- WHAT TO PRODUCE
Your job here is to restate every record exactly, pictures excluded.
***** DATA EXCERPTS
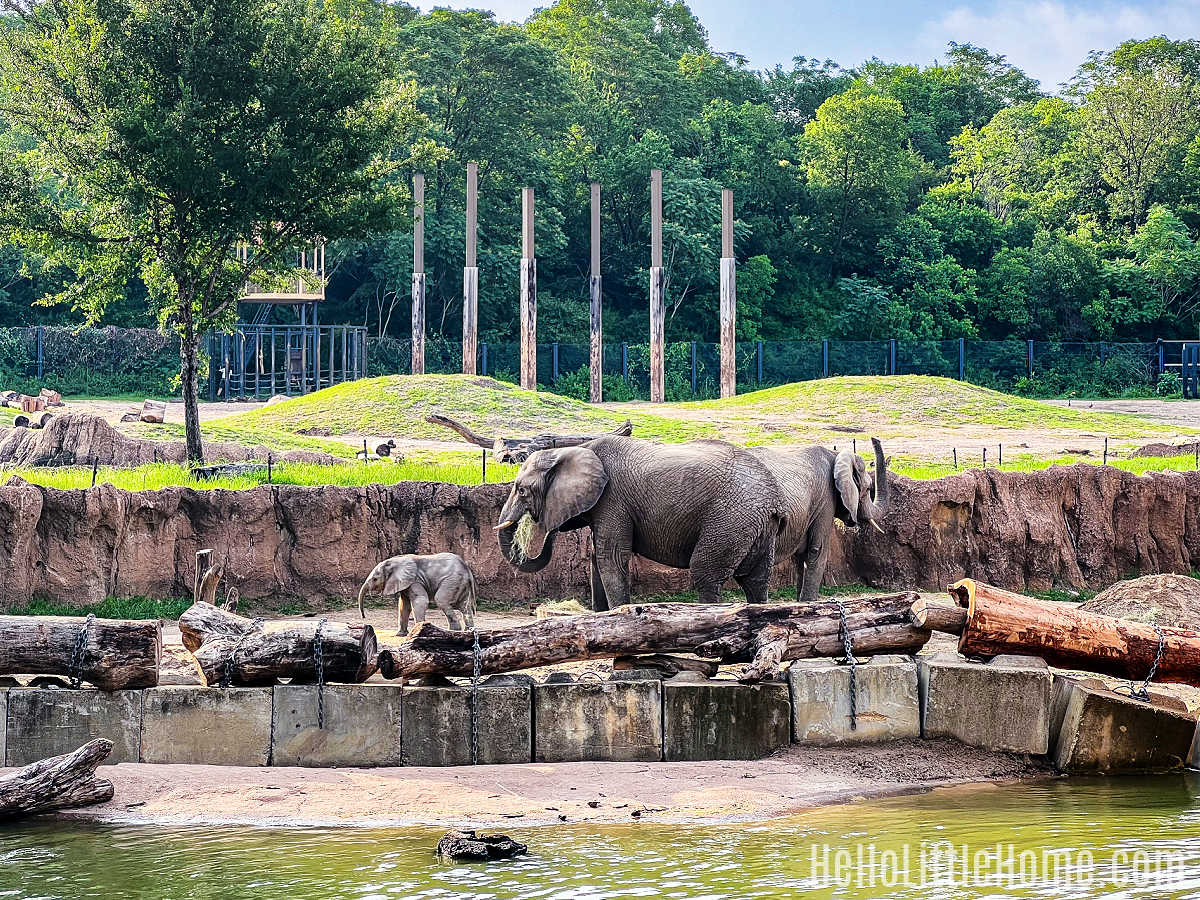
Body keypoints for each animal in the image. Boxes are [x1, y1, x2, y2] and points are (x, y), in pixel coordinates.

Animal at [494, 436, 784, 610]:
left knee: (706, 574)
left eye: (521, 490)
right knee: (756, 579)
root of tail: (775, 500)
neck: (574, 450)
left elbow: (611, 558)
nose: (548, 529)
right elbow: (597, 558)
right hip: (756, 527)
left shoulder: (613, 500)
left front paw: (620, 615)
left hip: (729, 519)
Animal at [748, 437, 890, 603]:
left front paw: (801, 603)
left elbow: (801, 557)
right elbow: (817, 551)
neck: (836, 454)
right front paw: (808, 602)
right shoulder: (825, 501)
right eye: (868, 489)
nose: (875, 439)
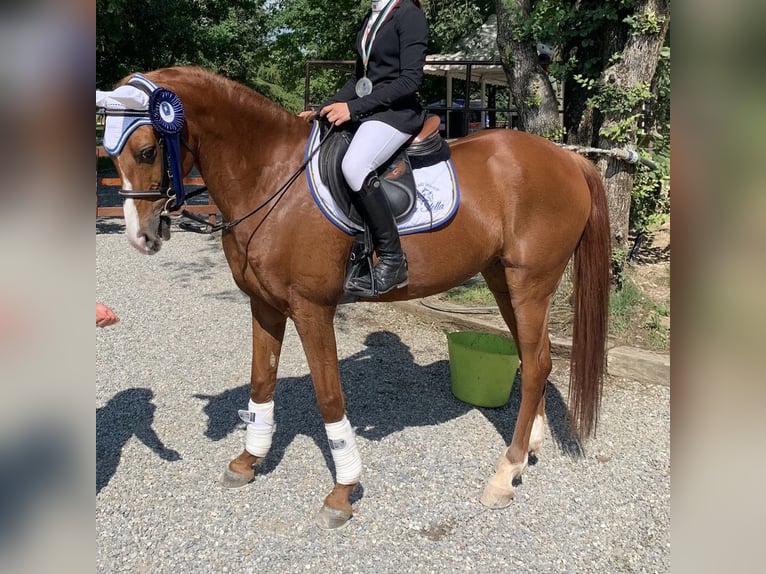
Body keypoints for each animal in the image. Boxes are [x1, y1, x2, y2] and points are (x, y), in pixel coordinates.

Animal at [105, 66, 616, 532]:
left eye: (147, 150)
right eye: (111, 156)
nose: (141, 237)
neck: (270, 176)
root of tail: (568, 159)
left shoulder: (311, 309)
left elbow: (330, 397)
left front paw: (342, 491)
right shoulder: (264, 305)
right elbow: (261, 382)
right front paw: (249, 460)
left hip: (531, 283)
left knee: (537, 364)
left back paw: (504, 474)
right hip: (501, 278)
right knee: (536, 360)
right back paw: (528, 450)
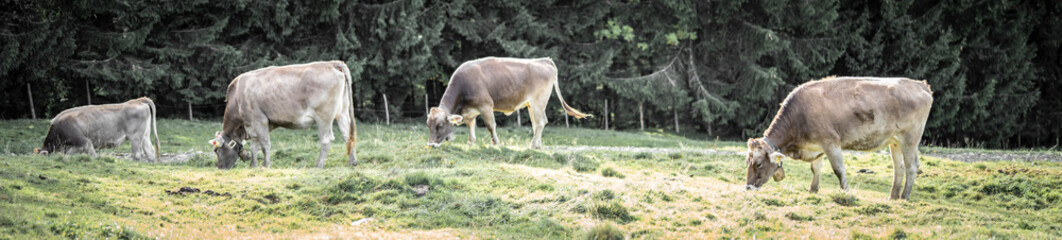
**********
- RESPONSE
Body keypoints for each animal in the image. Boxes are [x1, y1, x2, y2] and points are (x, y), in pixel coordinates.

Animal at [494, 436, 784, 610]:
left knee: (706, 574)
left eye: (521, 490)
right knee: (756, 579)
root of tail: (775, 500)
neck: (574, 450)
left elbow: (611, 558)
nose: (548, 529)
right elbow: (597, 558)
right hip: (756, 527)
left shoulder: (613, 500)
left front paw: (620, 615)
left hip: (729, 519)
Animal at [748, 437, 890, 603]:
left front paw: (801, 603)
left elbow: (801, 557)
right elbow: (817, 551)
neck: (836, 454)
right front paw: (808, 602)
right shoulder: (825, 501)
right eye: (868, 489)
nose: (875, 439)
Body keypoints for each animal in the image. Boxes are [x1, y1, x2, y2] and points are (x, y), in pixel coordinates.

Animal at [105, 66, 616, 532]:
left eye: (147, 150)
right eye: (111, 156)
nose: (141, 237)
neck: (270, 176)
root of tail: (568, 159)
left shoulder: (311, 309)
left elbow: (330, 397)
left front paw: (342, 491)
right shoulder: (264, 305)
right elbow: (261, 382)
right front paw: (249, 460)
left hip: (531, 283)
left knee: (537, 364)
left back paw: (504, 474)
right hip: (501, 278)
right knee: (536, 360)
right back paw: (528, 450)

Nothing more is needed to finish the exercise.